**WHAT YOU HAVE TO DO**
The answer must be an exact copy of the lines from the one containing "涼しい tシャツ 長袖 メンズ レ" through the end of the records, with the pictures left out.
━━━━━ DATA SUPPLIED ━━━━━
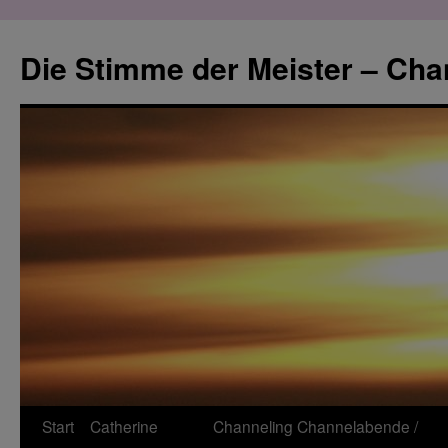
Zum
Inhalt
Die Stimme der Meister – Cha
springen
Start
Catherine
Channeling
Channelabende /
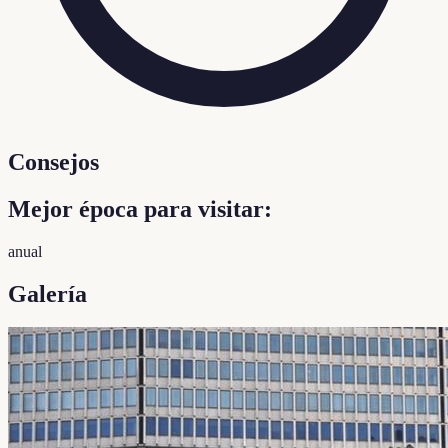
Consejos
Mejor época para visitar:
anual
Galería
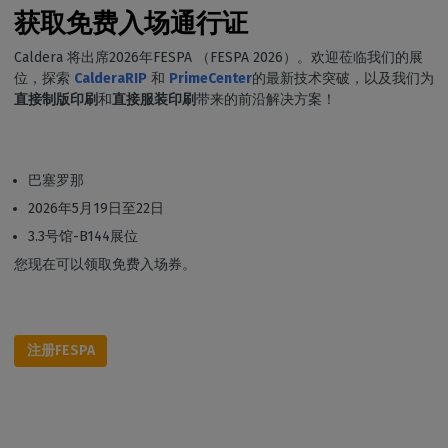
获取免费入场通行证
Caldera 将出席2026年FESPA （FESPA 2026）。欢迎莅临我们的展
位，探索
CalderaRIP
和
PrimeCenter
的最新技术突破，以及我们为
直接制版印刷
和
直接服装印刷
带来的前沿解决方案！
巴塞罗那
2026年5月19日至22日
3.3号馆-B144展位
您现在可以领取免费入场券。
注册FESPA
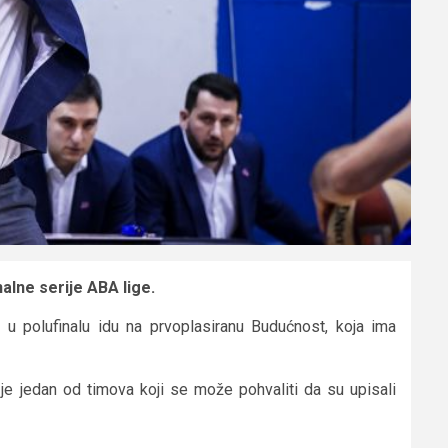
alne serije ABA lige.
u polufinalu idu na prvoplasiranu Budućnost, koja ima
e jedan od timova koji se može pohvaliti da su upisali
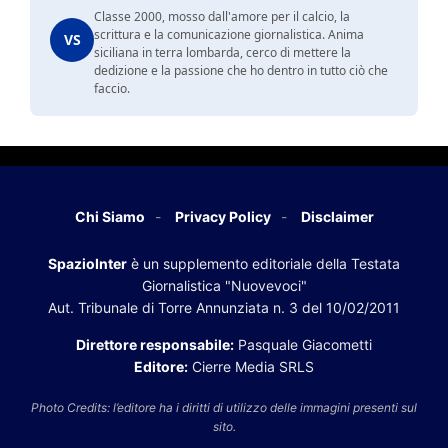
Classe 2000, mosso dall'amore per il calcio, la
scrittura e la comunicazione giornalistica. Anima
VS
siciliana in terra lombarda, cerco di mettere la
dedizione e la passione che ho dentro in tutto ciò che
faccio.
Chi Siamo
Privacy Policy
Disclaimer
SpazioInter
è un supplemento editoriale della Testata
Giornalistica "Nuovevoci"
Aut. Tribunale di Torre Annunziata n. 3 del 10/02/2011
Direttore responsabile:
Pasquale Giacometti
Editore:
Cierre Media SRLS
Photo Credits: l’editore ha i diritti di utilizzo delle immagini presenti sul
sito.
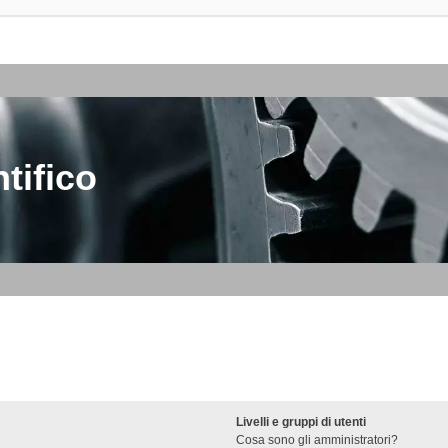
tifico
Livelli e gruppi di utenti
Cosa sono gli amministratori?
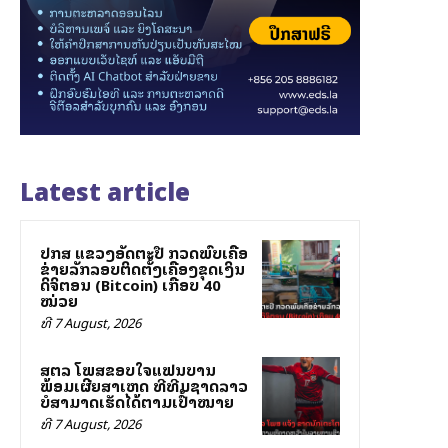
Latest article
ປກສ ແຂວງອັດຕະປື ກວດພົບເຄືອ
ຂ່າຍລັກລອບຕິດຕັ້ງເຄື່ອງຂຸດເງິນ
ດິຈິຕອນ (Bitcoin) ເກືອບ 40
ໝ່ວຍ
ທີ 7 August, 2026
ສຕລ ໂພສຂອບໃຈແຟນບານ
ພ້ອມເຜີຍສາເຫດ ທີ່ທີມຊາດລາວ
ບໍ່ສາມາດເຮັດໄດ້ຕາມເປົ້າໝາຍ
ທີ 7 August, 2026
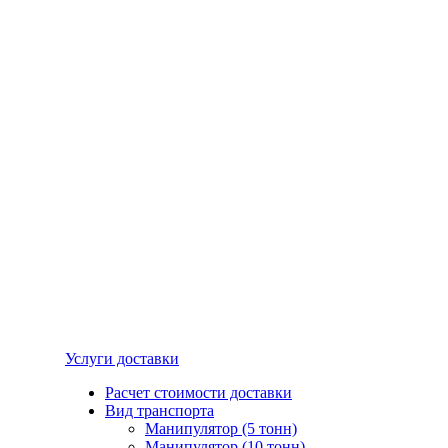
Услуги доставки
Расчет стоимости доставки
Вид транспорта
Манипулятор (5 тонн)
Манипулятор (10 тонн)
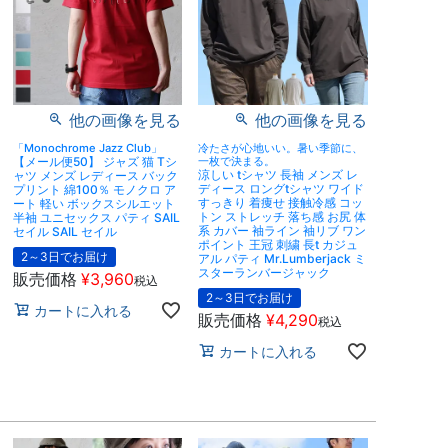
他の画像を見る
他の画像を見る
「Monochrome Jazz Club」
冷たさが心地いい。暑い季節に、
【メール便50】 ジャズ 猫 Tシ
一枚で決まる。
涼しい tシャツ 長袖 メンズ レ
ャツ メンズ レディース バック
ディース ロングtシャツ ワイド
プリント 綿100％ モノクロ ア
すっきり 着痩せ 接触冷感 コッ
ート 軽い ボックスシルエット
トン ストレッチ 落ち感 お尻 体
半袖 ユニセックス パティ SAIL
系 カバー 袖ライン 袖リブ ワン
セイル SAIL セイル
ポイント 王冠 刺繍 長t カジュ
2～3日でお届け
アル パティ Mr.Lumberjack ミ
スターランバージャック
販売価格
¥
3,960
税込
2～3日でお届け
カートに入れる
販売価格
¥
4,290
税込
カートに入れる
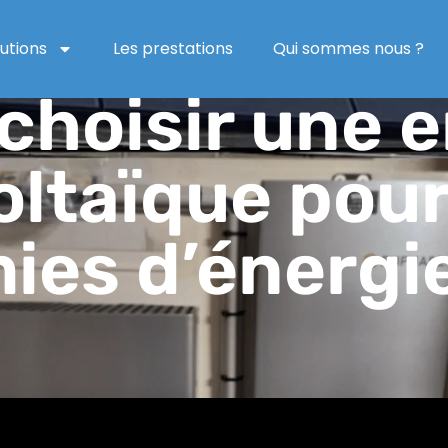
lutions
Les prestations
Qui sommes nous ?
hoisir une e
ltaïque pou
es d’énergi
━━━━━
**RESPONSE TO THE TASK**
涼しい tシャツ 長袖 メンズ レ
ャツ メンズ レディース バック
ディース ロングtシャツ ワイド
プリント 綿100％ モノクロ ア
すっきり 着痩せ 接触冷感 コッ
ート 軽い ボックスシルエット
トン ストレッチ 落ち感 お尻 体
半袖 ユニセックス パティ SAIL
系 カバー 袖ライン 袖リブ ワン
セイル SAIL セイル
ポイント 王冠 刺繍 長t カジュ
2～3日でお届け
アル パティ Mr.Lumberjack ミ
スターランバージャック
販売価格
¥
3,960
税込
2～3日でお届け
カートに入れる
販売価格
¥
4,290
税込
カートに入れる
lutions
Les prestations
Qui sommes nous ?
hoisir une e
ltaïque pou
es d’énergi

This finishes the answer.